We tried.  But after a few attempts, she said, “I play by myself.” And that was that.  She ate her strawberries and said she was going to bed, “I’m ready.  I’m good.”

Thomas and I looked at each other with apprehension.  She had a tendency to start the song, stop, turn to her audience and say, “I made a mistake.”

In the morning, she practiced the song one more time repeating it three times.  I told her she only had to play it once, but she insisted, “No, I like three.”

Then, my baby girl was off to school and I didn’t see her until the show.  She lounged in her teacher’s lap, cool as a cat.  No fear.  Not even in need of any Mom or Dad hugs.
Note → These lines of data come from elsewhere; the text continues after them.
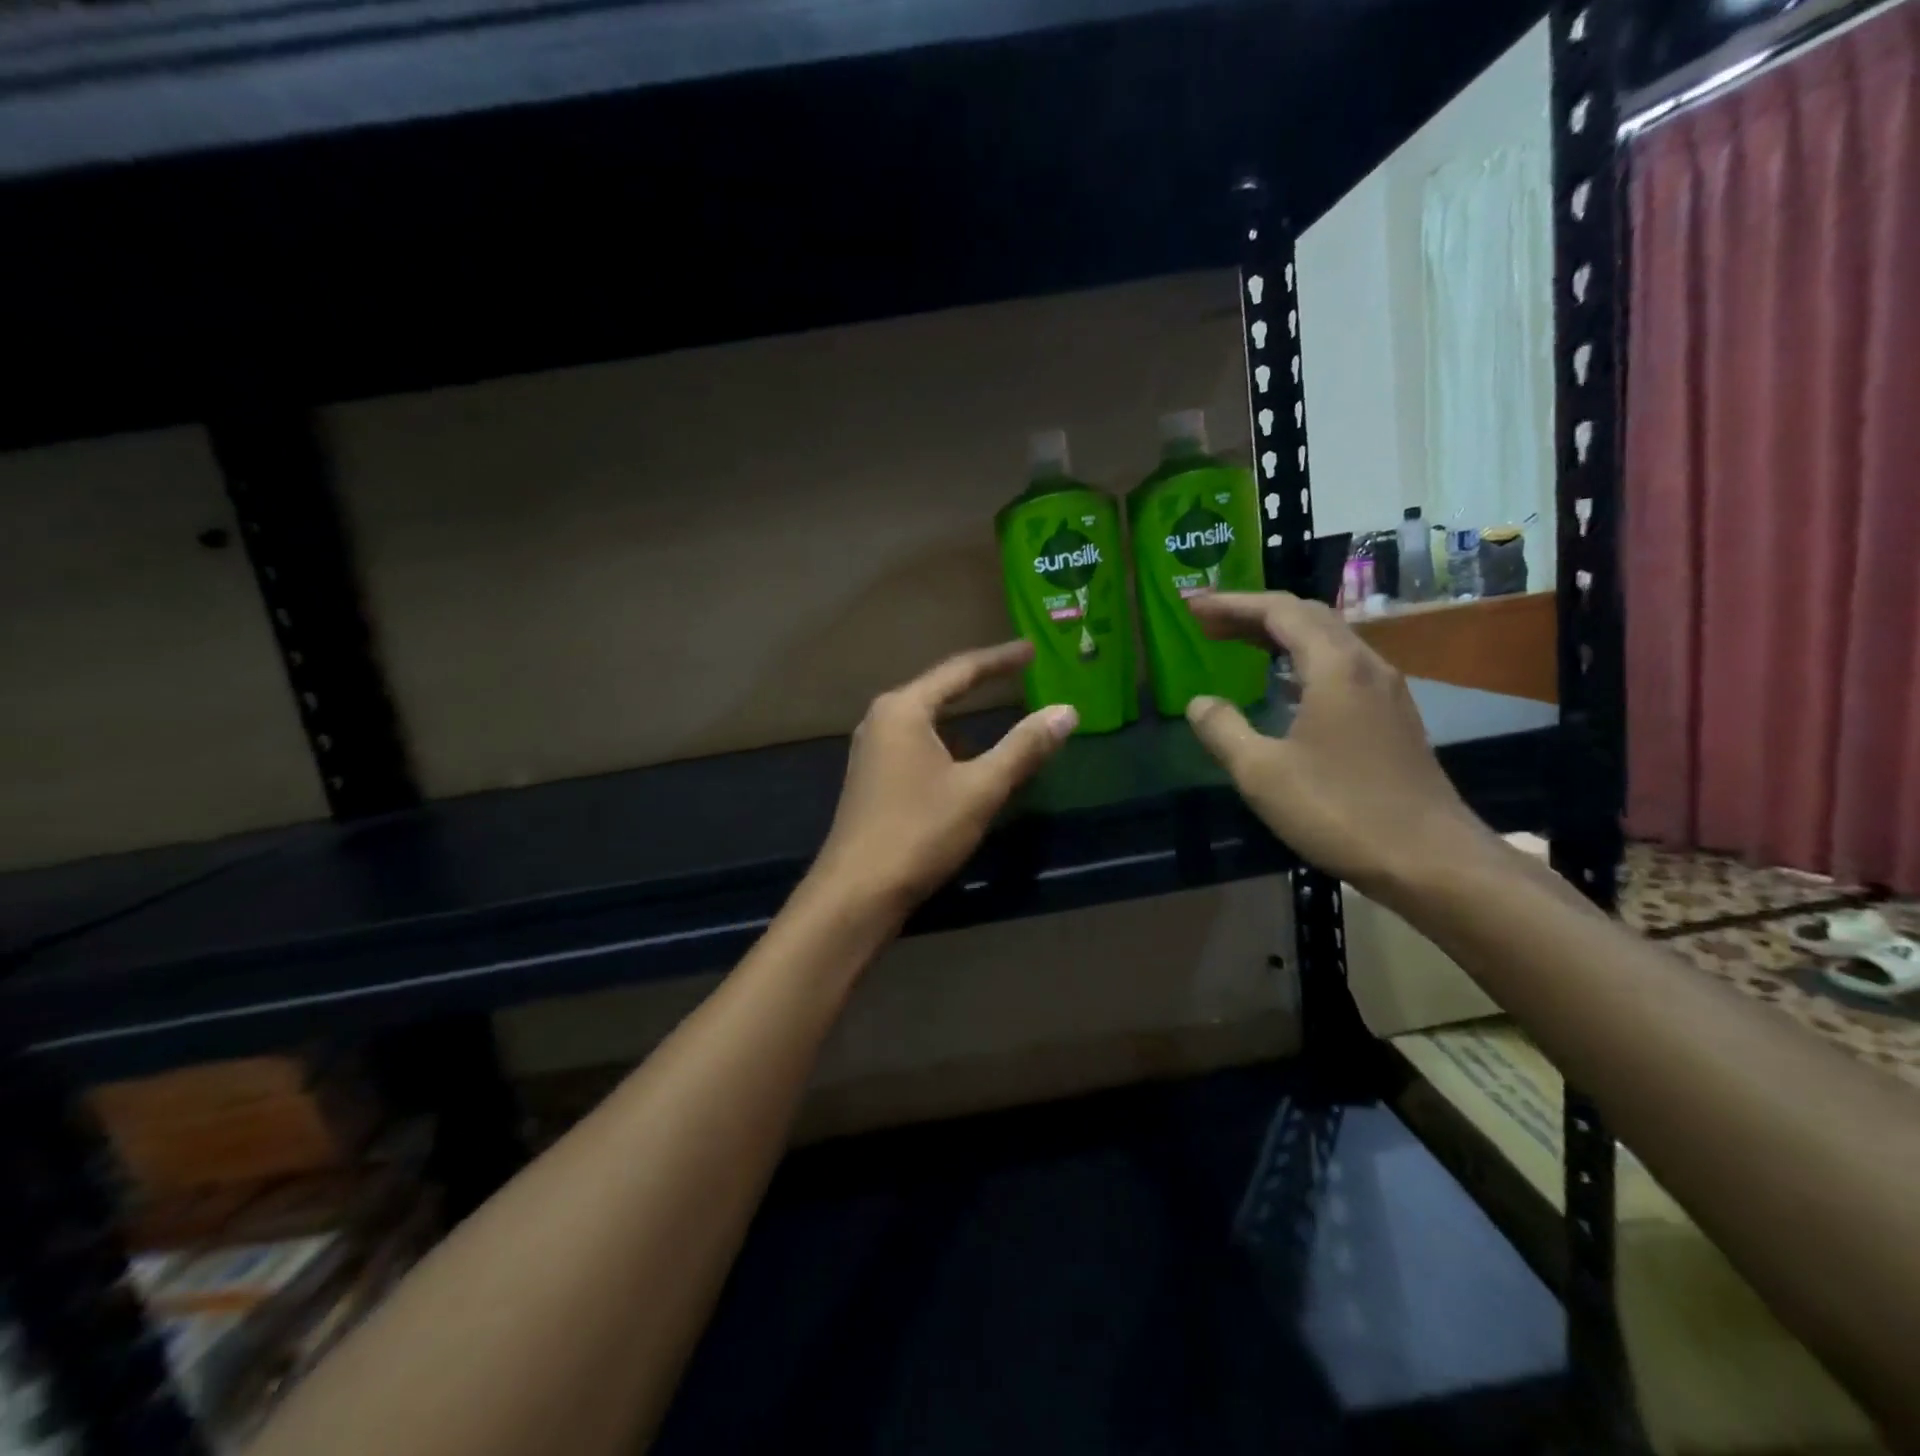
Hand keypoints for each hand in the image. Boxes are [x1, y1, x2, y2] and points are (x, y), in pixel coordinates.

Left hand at [809, 641, 1077, 918]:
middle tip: (1019, 674)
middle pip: (939, 690)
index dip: (1000, 660)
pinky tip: (964, 760)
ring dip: (962, 716)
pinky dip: (947, 743)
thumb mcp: (980, 789)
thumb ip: (1023, 747)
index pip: (960, 670)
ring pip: (927, 721)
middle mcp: (881, 720)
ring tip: (997, 712)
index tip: (1032, 650)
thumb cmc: (918, 832)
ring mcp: (871, 751)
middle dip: (980, 683)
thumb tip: (1066, 711)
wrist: (856, 893)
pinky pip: (916, 745)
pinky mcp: (871, 779)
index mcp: (904, 709)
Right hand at [1183, 592, 1486, 893]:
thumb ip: (1223, 730)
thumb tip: (1199, 702)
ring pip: (1328, 641)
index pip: (1279, 611)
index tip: (1193, 607)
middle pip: (1307, 616)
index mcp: (1335, 668)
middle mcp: (1366, 666)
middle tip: (1208, 622)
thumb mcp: (1262, 773)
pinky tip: (1284, 687)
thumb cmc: (1340, 810)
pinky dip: (1301, 661)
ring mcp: (1385, 692)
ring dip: (1280, 634)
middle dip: (1254, 613)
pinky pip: (1340, 668)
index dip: (1232, 603)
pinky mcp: (1392, 718)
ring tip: (1238, 643)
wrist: (1430, 859)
When the music teacher announced her surprise performance, she ran up to the piano and climbed onto the bench.  Then with legs swinging back and forth, she played it through once and paused to check out her audience.  Then repeated the song two more times.  The music teacher winked at me because we had talked right before the show and after hearing Kyra’s attitude the night before, she told me I was in trouble.  She said she was exactly like Kyra when she was little.

Kyra performing piano

Kyra finished off her performance with a flamboyant bow to the cheers and applause from her entire school.  I watched Thomas’ face and saw him beaming proudly at his daughter. I bet I was even more transparent.

We still can’t believe the chutzpah of this girl.  Whatever might be the source of her audacity, we agreed that this moment was one of our proudest parenting miracles.  The next morning, for the first time ever, she cleaned up her room without anyone asking!  Maybe kids innately know when they have achieved something on their own and it’s a major boost to their confidence?